Un garçon de 12 ans est mort suite à "une intoxication aiguë d'origine bactérienne du sang, suivie d'une hémorragie, après extraction d'une dent chez un prothésiste dentaire qui exerçait sous le nom d’un dentiste" à Oued Laou (nord)", rapportait ainsi l'Ordre national des médecins dentistes fin août.
"La médecine dentaire au Maroc obéit à des normes, des lois, des règles. Le charlatanisme n'obéit à aucune règle. C'est comme mettre une robe noire sans être avocat et aller plaider devant le juge", soutient Lahcen Brighet.
La loi marocaine est pourtant formelle: nul n'est autorisé à exercer la profession s'il n'est pas diplômé et inscrit au tableau de l'Ordre. "Mais les autorités ferment les yeux. Elles sont au courant et ne font rien", accuse-t-il.
Pour se défendre, les prothésistes brandissent comme argument leur "légitimité historique" et accusent les dentistes de vouloir "s'accaparer tout le gâteau".
Abdelfateh Benamr, prothésiste basé à la médina de Rabat, explique ainsi avoir "appris la profession auprès de son père" et débuté sa carrière en 1978 "avant l'ouverture de la première faculté de médecine dentaire (en 1981 à Casablanca, ndlr) et l'arrivée des dentistes".
Avec la création d'un cursus dédié et à mesure que les dentistes diplômés sont arrivés sur le marché, de nombreux prothésistes marocains se sont retrouvés exclus d'une activité qu'ils exerçaient pourtant auparavant.
"Nous sommes 30.000 prothésistes aujourd'hui" sur un secteur restreint, "c'est un gros problème", argumente Abdelfateh Benamr.
-'Troisième secteur'-
Fatima, une femme au foyer d'une cinquantaine d'années, souffre d'une infection dentaire après un passage chez un faux dentiste, ce qui l'a poussée à en consulter un "vrai". "Je pensais faire des économies. Me voilà en train de payer le double!", se lamente-t-elle. "C'est la dernière fois que je me fais charcuter par un charlatan!"
La médecine dentaire n'est pas la seule discipline médicale concernée, même si elle est manifestement la plus touchée.
Rachid Choukri, président de la Fédération des médecins généralistes privés du Maroc, affirme que les "charlatans pullulent dans les villes.

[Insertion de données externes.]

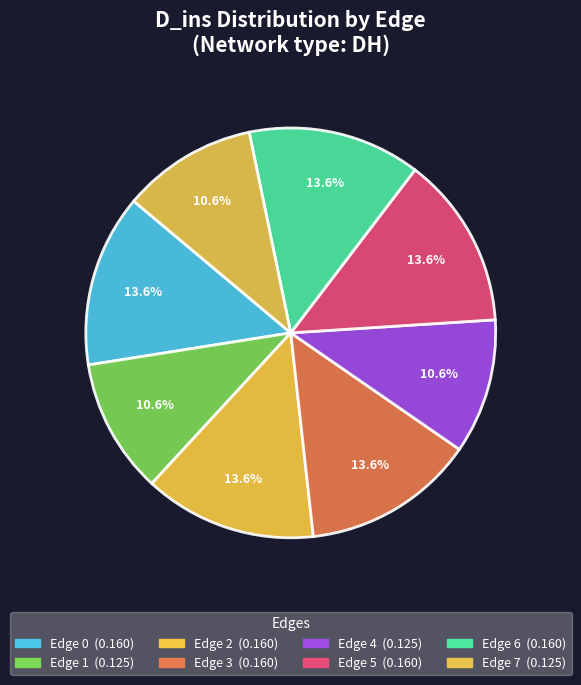

To the nearest percent, what is the average slice percentage?

12%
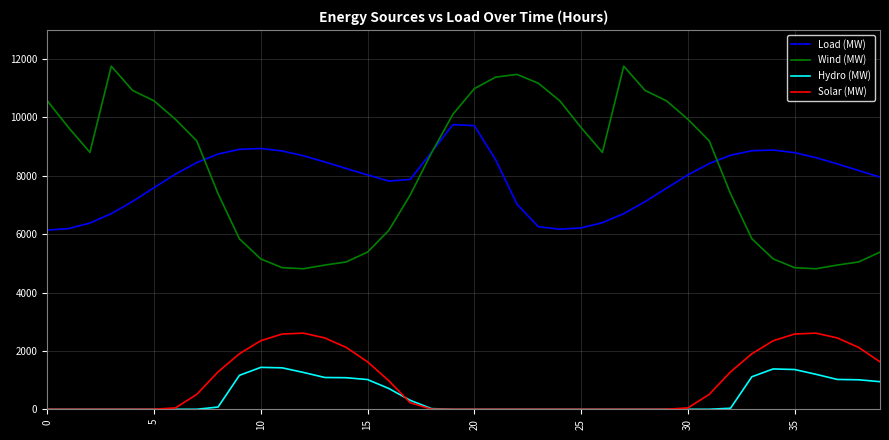

Rank the series by their maximum value, from lowest to highest.

Hydro (MW), Solar (MW), Load (MW), Wind (MW)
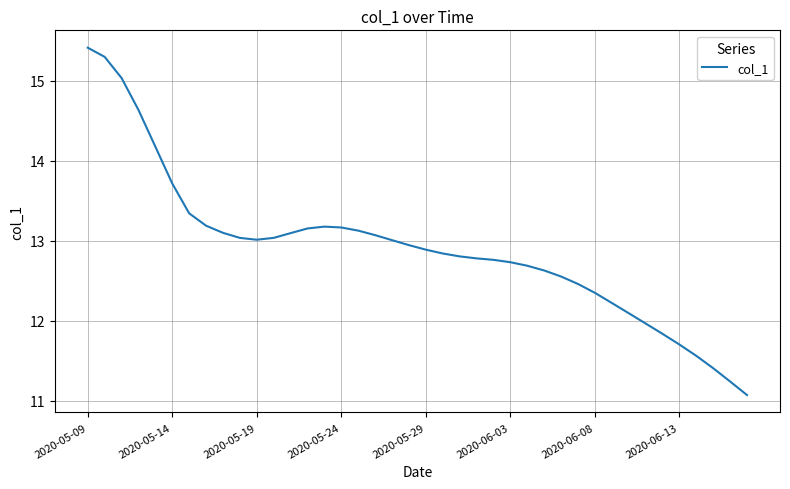

What is the difference between the maximum and minimum values?

4.3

Ils ont pignon sur rue, soignent beaucoup de pathologies, prescrivent des ordonnances, demandent des analyses. Dieu sait ce qu'ils donnent comme produits aux gens. C'est dramatique!"
"Ils n'ont pas suivi de formation. Et quand c'est le cas, ce n'est pas pour être médecin. Des diététiciens s'affichent docteur, des sages-femmes s'improvisent gynécologue-obstétricien (...) C'est ce qu'on appelle le troisième secteur", une zone grise en marge des secteurs public et privé, étaye-t-il.
Il n'existe aucune donnée statistique mais les professionnels du secteur médical estiment qu'il y aurait plusieurs milliers de praticiens illégaux.
"L'État en est conscient mais ne fait rien pour arrêter ça. Car il faudrait leur trouver un job, les recaser", dit Rachid Choukri.
Publiquement, le ministère de la Santé condamne ces agissements. Mais sollicité par l'AFP, il n'a pas exposé les mesures prises ou envisagées pour lutter contre ce phénomène.